## Records from a dataset
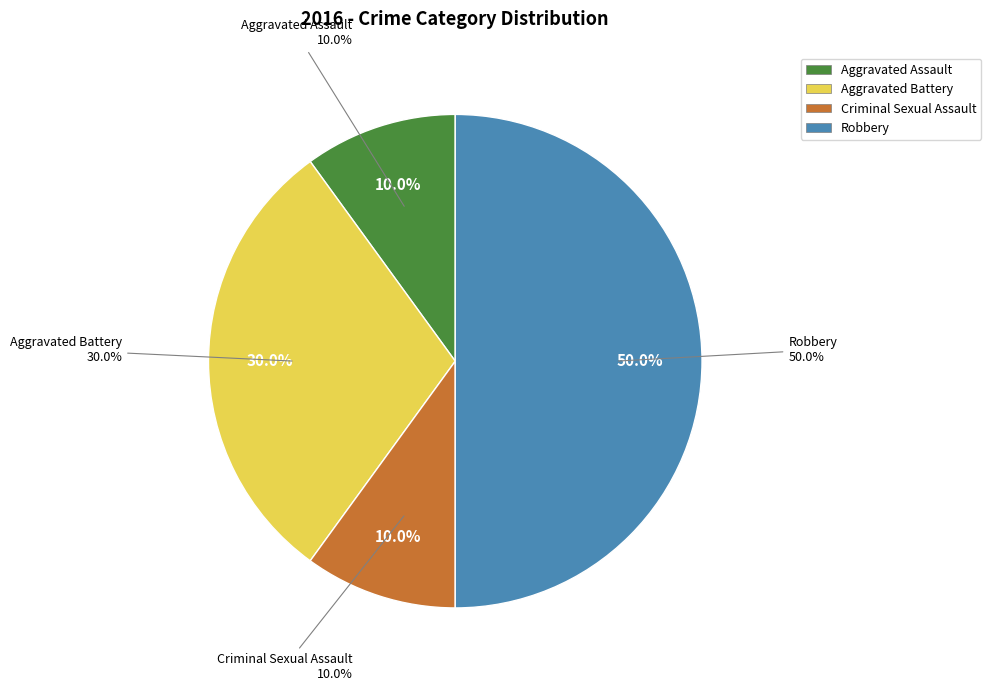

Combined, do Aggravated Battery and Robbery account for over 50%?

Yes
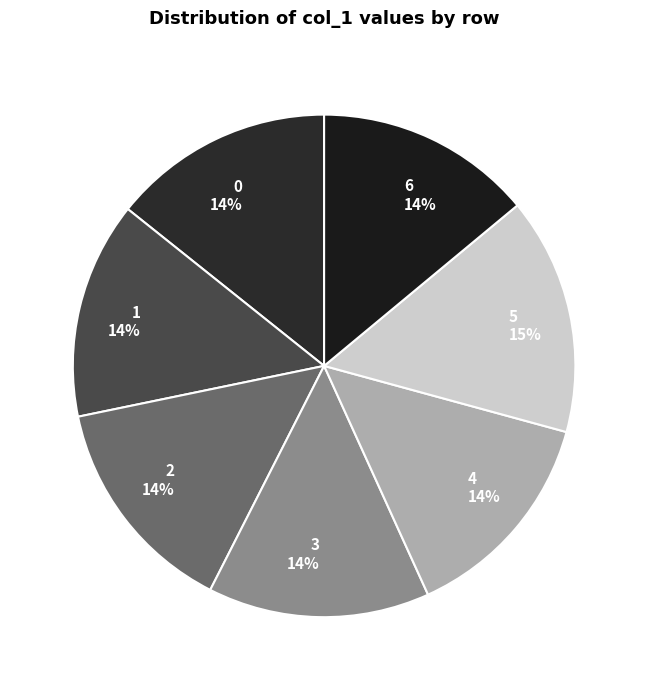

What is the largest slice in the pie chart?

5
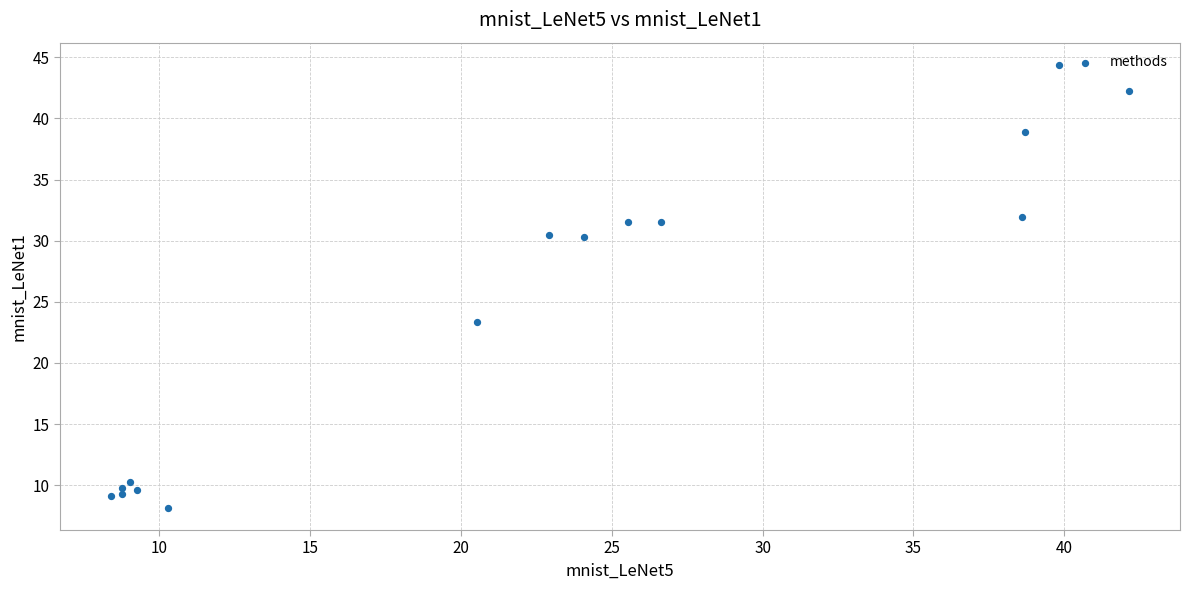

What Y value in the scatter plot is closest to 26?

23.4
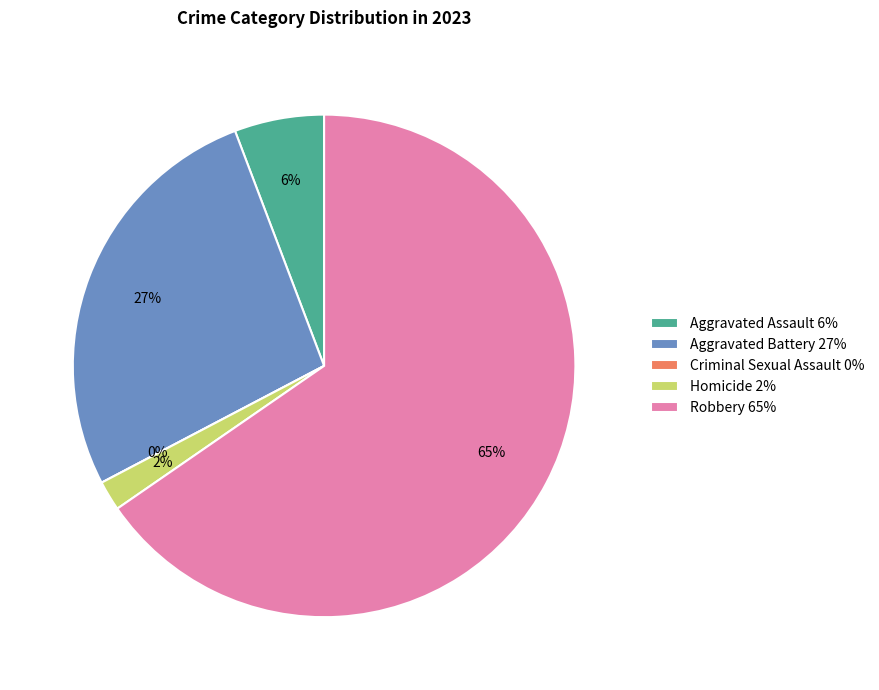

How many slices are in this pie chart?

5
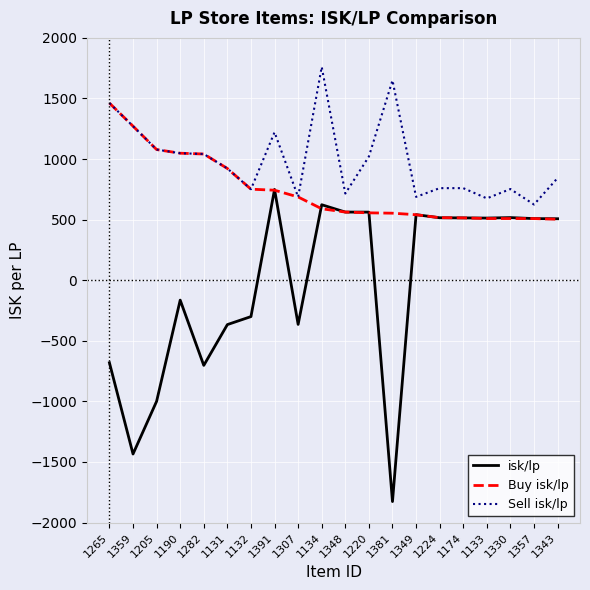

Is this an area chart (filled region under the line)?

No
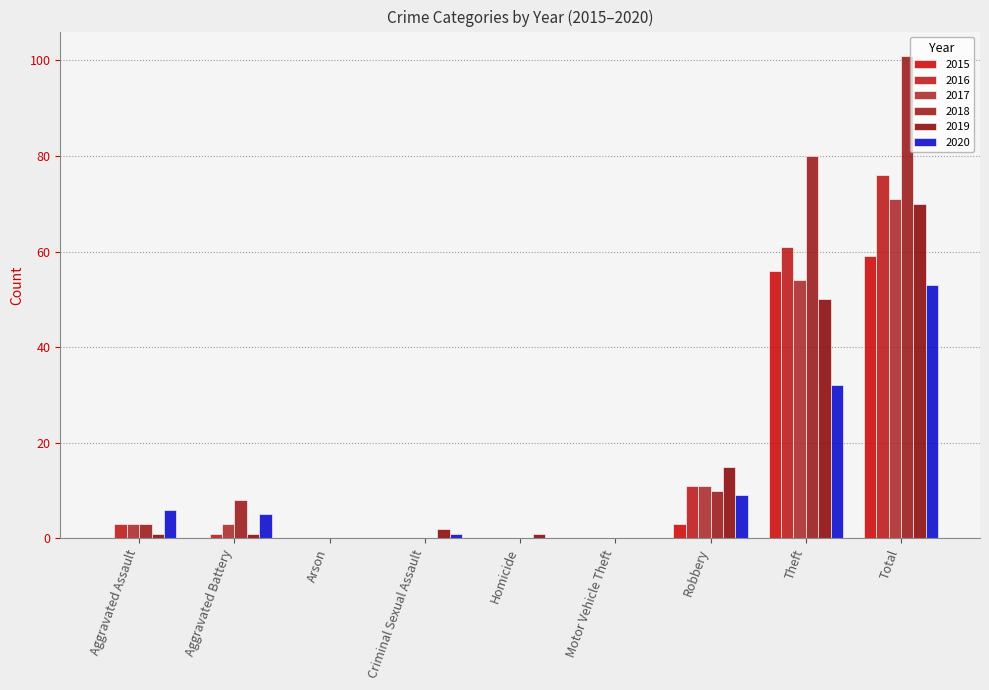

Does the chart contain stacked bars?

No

## WORK ORDER
Show each line of the listing above that contains the word "this", treating uppercase and lowercase as different.

## ANSWER BOX
How many slices are in this pie chart?
Is this an area chart (filled region under the line)?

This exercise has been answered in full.